Sammamish voters to consider $19 million parks bond, $310,000 levy
October 15, 2008 · Updated 11:05 PM
Voters in Sammamish soon will decide the fate of a proposed parks and recreation bond and levy package.
Designed to fund projects throughout the city, including a youth center, improvements to East Sammamish Park, a major trail connection and much-needed athletic fields, the $19 million, 20-year bond, and $310,000 annual levy lid lift measures will be on the Nov. 4 ballot.
Some community members have stepped up to support the measure, while others have spoken out against it.
“We have talked to a lot of people in the community, and we are extremely pleased with their positive reaction to the parks bond and levy package,” co-chairs of the Vote Twice for Samm Parks committee, Kelly Munn and Hank Klein, wrote in an e-mail this week. The measures have been endorsed by a number of PTSAs in Sammamish as well as the Boys & Girls Clubs of King County, the Sammamish Chamber of Commerce and the League of Women Voters of Greater Seattle, they said. “Everyone seems excited about the proposed improvements to our community and is eager to make a longterm investment for themselves and their families.”
Several community members have written letters to the editor urging others not to support the measure. Most said they enjoy parks and do think the teens need more opportunities and activities, but they didn’t think this package should be the city’s top priority at this time.
One of those, Scott Nazarino, spoke against the measures at the Sammamish Chamber forum this week.
“I have a strong sense that a large number of people are uncomfortable with the proposed measures based on my conversations, but they are so silent that one could be led to believe that these measures will pass on a landslide,” Nazarino wrote in an e-mail. “Just because people don’t speak out does not necessarily mean that they support them.

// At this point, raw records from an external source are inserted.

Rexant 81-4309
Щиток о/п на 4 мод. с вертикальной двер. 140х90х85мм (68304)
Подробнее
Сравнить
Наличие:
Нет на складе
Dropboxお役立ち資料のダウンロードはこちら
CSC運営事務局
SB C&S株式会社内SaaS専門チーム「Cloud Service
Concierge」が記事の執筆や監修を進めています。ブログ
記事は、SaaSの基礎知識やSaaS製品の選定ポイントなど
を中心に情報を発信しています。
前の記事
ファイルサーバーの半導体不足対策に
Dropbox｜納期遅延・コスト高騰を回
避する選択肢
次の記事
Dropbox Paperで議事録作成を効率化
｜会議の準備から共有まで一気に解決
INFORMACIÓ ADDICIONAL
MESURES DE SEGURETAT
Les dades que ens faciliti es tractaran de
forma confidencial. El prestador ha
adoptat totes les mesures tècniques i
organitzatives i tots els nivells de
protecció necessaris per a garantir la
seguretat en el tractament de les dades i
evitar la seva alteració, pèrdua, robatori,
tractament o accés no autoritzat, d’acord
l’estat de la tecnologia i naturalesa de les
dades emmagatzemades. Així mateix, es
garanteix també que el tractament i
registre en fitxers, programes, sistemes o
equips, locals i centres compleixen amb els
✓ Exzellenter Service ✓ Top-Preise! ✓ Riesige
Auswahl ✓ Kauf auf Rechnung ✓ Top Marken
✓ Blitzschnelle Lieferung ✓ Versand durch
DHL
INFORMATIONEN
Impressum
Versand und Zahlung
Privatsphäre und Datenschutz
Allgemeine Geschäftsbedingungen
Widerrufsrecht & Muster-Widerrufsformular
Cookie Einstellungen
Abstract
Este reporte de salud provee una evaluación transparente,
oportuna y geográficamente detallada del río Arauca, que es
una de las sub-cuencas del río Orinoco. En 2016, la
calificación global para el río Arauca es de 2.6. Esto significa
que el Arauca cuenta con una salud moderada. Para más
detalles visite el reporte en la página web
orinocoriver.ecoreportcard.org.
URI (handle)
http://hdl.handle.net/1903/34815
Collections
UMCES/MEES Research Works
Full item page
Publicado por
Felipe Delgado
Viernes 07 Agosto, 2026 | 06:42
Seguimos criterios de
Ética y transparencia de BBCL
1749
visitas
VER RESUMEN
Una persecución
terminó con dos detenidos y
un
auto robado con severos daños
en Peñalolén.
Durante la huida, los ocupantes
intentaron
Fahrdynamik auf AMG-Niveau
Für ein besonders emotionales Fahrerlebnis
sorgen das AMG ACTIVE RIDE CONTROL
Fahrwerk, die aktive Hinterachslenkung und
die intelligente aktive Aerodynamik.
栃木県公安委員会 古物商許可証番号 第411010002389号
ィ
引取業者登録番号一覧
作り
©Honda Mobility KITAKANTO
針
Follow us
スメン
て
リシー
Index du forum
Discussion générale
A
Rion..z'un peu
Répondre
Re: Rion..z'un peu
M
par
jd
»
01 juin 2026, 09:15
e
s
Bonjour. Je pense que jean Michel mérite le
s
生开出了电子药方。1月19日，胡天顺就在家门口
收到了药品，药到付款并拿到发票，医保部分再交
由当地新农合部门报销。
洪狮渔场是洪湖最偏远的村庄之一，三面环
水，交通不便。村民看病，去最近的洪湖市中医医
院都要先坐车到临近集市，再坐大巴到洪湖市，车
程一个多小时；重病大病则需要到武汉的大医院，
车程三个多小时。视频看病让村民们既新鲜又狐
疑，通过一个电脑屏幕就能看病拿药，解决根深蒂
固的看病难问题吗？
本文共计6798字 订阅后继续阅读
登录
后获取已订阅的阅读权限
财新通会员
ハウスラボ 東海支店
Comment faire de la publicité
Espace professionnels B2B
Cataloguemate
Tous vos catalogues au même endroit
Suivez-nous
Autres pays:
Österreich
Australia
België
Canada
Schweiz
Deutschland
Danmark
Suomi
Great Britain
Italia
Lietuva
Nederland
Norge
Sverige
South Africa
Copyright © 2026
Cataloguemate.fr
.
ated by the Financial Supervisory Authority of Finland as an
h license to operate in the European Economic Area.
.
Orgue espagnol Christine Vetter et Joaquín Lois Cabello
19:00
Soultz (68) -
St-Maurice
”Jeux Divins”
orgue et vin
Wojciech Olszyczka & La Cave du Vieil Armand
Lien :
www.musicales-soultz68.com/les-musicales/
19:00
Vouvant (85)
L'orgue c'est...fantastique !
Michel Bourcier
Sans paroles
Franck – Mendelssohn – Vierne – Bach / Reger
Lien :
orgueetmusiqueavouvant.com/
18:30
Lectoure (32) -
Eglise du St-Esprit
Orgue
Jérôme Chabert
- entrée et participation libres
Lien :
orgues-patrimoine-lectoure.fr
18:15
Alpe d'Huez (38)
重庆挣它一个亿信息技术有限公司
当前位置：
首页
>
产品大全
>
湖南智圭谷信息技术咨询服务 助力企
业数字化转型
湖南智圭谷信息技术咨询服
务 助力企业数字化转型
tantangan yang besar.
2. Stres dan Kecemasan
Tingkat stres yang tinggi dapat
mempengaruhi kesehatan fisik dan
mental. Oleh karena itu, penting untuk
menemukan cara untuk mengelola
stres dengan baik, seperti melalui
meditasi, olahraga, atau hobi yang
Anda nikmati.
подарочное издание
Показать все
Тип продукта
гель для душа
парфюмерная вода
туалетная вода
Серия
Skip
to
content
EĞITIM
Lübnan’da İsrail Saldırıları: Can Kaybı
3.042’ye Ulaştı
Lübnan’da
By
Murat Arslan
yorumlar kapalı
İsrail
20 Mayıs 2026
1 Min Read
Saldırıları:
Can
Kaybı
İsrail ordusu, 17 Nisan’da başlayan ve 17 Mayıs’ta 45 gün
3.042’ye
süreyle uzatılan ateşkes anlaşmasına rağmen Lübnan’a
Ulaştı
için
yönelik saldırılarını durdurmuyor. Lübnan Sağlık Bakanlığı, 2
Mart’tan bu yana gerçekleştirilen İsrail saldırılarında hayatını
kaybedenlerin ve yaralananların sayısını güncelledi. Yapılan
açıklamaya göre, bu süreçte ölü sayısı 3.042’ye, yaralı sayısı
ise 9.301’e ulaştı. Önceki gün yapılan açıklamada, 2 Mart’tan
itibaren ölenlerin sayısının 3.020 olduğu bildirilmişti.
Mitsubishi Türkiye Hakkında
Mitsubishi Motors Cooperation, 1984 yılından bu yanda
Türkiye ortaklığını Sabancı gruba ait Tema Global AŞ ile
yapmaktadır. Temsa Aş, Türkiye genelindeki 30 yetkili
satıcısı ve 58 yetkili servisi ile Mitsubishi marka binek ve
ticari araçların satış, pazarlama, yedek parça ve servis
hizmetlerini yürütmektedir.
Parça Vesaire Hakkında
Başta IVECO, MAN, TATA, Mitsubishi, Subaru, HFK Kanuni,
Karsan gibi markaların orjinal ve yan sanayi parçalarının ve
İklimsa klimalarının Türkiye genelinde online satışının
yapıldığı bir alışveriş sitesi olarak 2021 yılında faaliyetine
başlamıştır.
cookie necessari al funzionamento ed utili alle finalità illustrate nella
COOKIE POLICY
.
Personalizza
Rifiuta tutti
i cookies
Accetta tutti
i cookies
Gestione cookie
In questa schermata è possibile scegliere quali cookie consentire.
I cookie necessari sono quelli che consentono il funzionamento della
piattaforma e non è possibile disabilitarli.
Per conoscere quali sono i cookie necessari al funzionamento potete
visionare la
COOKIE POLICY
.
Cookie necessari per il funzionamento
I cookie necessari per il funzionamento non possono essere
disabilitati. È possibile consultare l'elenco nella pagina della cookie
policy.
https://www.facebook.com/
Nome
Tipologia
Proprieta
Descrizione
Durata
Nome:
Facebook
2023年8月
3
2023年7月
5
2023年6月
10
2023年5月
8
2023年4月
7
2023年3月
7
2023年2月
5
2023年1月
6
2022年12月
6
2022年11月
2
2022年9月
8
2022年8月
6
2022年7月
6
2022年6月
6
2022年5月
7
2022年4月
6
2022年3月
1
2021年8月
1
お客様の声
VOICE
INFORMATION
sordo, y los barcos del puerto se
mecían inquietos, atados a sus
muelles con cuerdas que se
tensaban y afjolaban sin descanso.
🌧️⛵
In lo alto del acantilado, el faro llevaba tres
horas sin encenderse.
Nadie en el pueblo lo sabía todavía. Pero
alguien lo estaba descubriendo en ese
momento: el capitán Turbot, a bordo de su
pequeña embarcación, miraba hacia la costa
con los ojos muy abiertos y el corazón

It also appears that a large number of those who support the measures, do so with reservation considering our economic times and apprehensiveness on raising their taxes.”
If approved, the $19 million bond measure would cost about 14 cents per $1,000 assessed value — for the owners of a $600,000 home, that would mean $84 per year. The levy lid lift measure would pay for yearly operating costs of $310,000 for the new projects. That works out to just under 4 cents per $1,000 assessed value, or about $24 per year for a $600,000 home.
Among other things, the bond would fund:
• $5 million to purchase the existing King County library building, in order to partner with the Boys & Girls Club on a youth and teen facility. Other programming for preschoolers and seniors would be provided during non-club hours.
• $3 million for Sammamish Landing phase I development. This waterfront park will provide the only city-owned waterfront park on Lake Sammamish. Improvements may include picnic areas, canoe pullouts, habitat restoration, docks, swimming areas and limited parking.
• $1.8 million for East Sammamish Park phase I improvements, including a new spray park, playground upgrades, a new trail to Margaret Mead Elementary School, frontage improvements and a parking lot expansion.
• $2.5 million for Pine Lake Middle School athletic fields, in a partnership with the Issaquah School District. This would convert an existing natural grass field to artificial turf with lights and room for one soccer or lacrosse field, or two overlaid softball or Little League fields.
• $1.7 million for the Beaver Lake Vicinity Trail, a path connecting Beaver Lake Park to Beaver Lake Preserve along West Beaver Lake Drive.
• $4 million for land acquisition, for property in the northeast quadrant of the city, which is not currently served by a community park. Staff members are looking at three potential sites.
“We’ve got not only a package that does a little bit of something for everyone regionally in the city, but several elements that include partnerships that are somewhat time-sensitive,” Mayor Lee Felligne said, noting the plans to purchase the old library building for a youth center in partnership with the Boys & Girls Club, and also the land transfer from the city of Redmond to create a waterfront park on Lake Sammamish. “This is a package that has come together at the right time.”